[det]unicode_map(+In,
-Out, +Options)Perform a Unicode mapping on In, returning Out. Options
is a list that may contain any combination of the flags below; a call is
roughly equivalent to utf8proc_map(In, Options) in the C
API.
- stable
- Respect Unicode versioning stability --- the result does not depend on
which (recent) version of Unicode is in use.
- compat
- Use compatibility decomposition (i.e. formatting information is lost).
- compose
- Produce a composed result (e.g. NFC or NFKC, depending on the presence
of
compat).
- decompose
- Produce a decomposed result (NFD/NFKD).
- ignore
- Strip "default ignorable" characters (e.g. soft hyphen, zero-width
space).
- rejectna
- Raise an error instead of returning output when the input contains
unassigned code points.
- nlf2ls
- Convert all NLF-sequences (LF, CRLF, CR, NEL) to U+2028 LINE SEPARATOR.
- nlf2ps
- Convert all NLF-sequences to U+2029 PARAGRAPH SEPARATOR.
- nlf2lf
- Convert all NLF-sequences to U+000A LINE FEED.
- stripcc
- Strip or convert control characters. NLF-sequences become a space,
except if one of the NLF-conversion flags is set; HT and FF are treated
as NLF in this case. All other control characters are removed.
- casefold
- Apply Unicode case folding (for caseless comparison).
- charbound
- Insert a U+00FF byte at the beginning of every grapheme cluster (UAX#29).
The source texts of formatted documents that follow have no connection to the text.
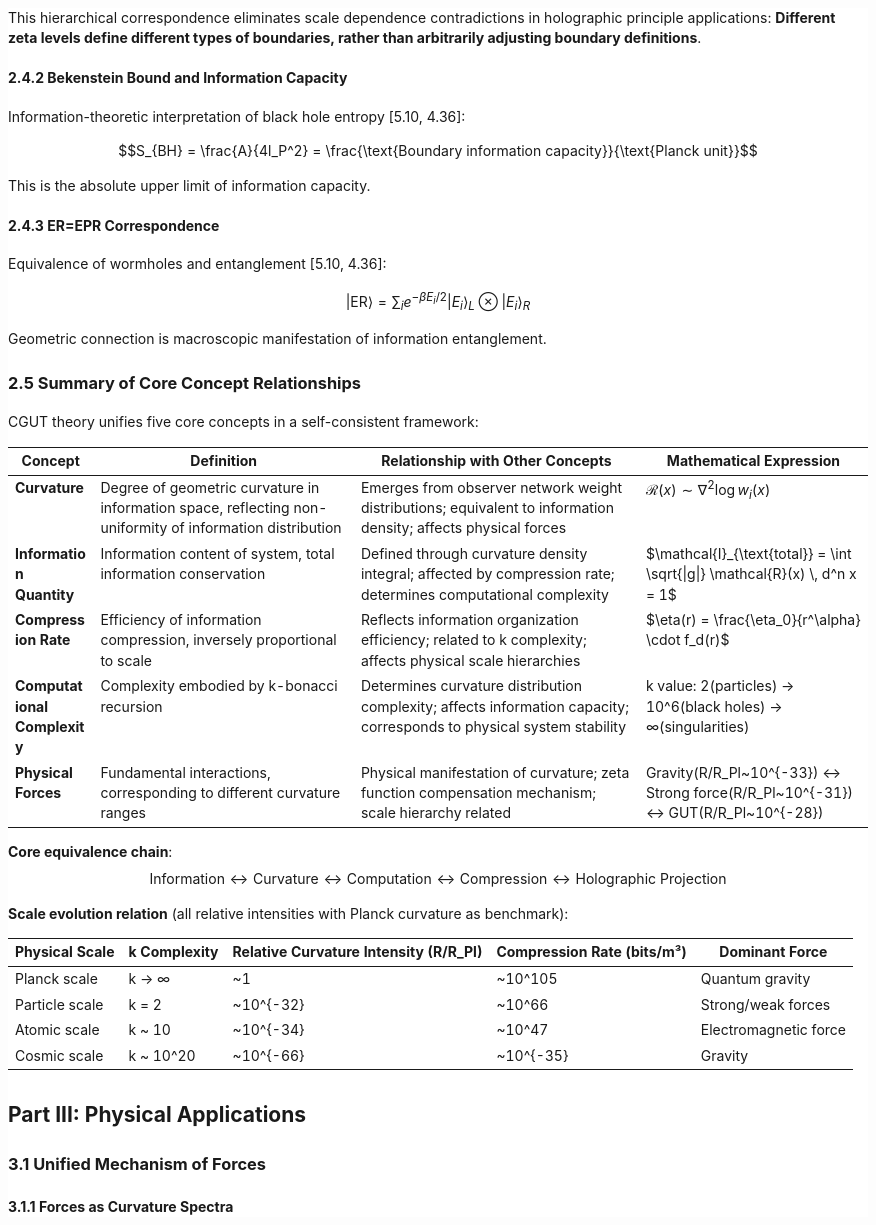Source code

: This hierarchical correspondence eliminates scale dependence contradictions in holographic principle applications: **Different zeta levels define different types of boundaries, rather than arbitrarily adjusting boundary definitions**.

#### 2.4.2 Bekenstein Bound and Information Capacity

Information-theoretic interpretation of black hole entropy [5.10, 4.36]:

$$S_{BH} = \frac{A}{4l_P^2} = \frac{\text{Boundary information capacity}}{\text{Planck unit}}$$

This is the absolute upper limit of information capacity.

#### 2.4.3 ER=EPR Correspondence

Equivalence of wormholes and entanglement [5.10, 4.36]:

$$|\text{ER}\rangle = \sum_i e^{-\beta E_i/2} |E_i\rangle_L \otimes |E_i\rangle_R$$

Geometric connection is macroscopic manifestation of information entanglement.

### 2.5 Summary of Core Concept Relationships

CGUT theory unifies five core concepts in a self-consistent framework:

| Concept | Definition | Relationship with Other Concepts | Mathematical Expression |
|---------|------------|-----------------------------------|-------------------------|
| **Curvature** | Degree of geometric curvature in information space, reflecting non-uniformity of information distribution | Emerges from observer network weight distributions; equivalent to information density; affects physical forces | $\mathcal{R}(x) \sim \nabla^2 \log w_i(x)$ |
| **Information Quantity** | Information content of system, total information conservation | Defined through curvature density integral; affected by compression rate; determines computational complexity | $\mathcal{I}_{\text{total}} = \int \sqrt{\|g\|} \mathcal{R}(x) \, d^n x = 1$ |
| **Compression Rate** | Efficiency of information compression, inversely proportional to scale | Reflects information organization efficiency; related to k complexity; affects physical scale hierarchies | $\eta(r) = \frac{\eta_0}{r^\alpha} \cdot f_d(r)$ |
| **Computational Complexity** | Complexity embodied by k-bonacci recursion | Determines curvature distribution complexity; affects information capacity; corresponds to physical system stability | k value: 2(particles) → 10^6(black holes) → ∞(singularities) |
| **Physical Forces** | Fundamental interactions, corresponding to different curvature ranges | Physical manifestation of curvature; zeta function compensation mechanism; scale hierarchy related | Gravity(R/R_Pl~10^{-33}) ↔ Strong force(R/R_Pl~10^{-31}) ↔ GUT(R/R_Pl~10^{-28}) |

**Core equivalence chain**: $$\text{Information} \leftrightarrow \text{Curvature} \leftrightarrow \text{Computation} \leftrightarrow \text{Compression} \leftrightarrow \text{Holographic Projection}$$

**Scale evolution relation** (all relative intensities with Planck curvature as benchmark):

| Physical Scale | k Complexity | Relative Curvature Intensity (R/R_Pl) | Compression Rate (bits/m³) | Dominant Force |
|----------------|--------------|--------------------------------------|----------------------------|---------------|
| Planck scale | k → ∞ | ~1 | ~10^105 | Quantum gravity |
| Particle scale | k = 2 | ~10^{-32} | ~10^66 | Strong/weak forces |
| Atomic scale | k ~ 10 | ~10^{-34} | ~10^47 | Electromagnetic force |
| Cosmic scale | k ~ 10^20 | ~10^{-66} | ~10^{-35} | Gravity |

## Part III: Physical Applications

### 3.1 Unified Mechanism of Forces

#### 3.1.1 Forces as Curvature Spectra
The result can be split on 0xFF to recover individual graphemes; atom_graphemes/2
wraps this pattern.
- lump
- Normalise typographic variants to their ASCII equivalents (see module
header for the full list). Combined with
nlf2lf, paragraph and line separators become U+000A as
well.
- stripmark
- Strip all combining marks (non-spacing, spacing, enclosing). Must be
combined with
compose or decompose.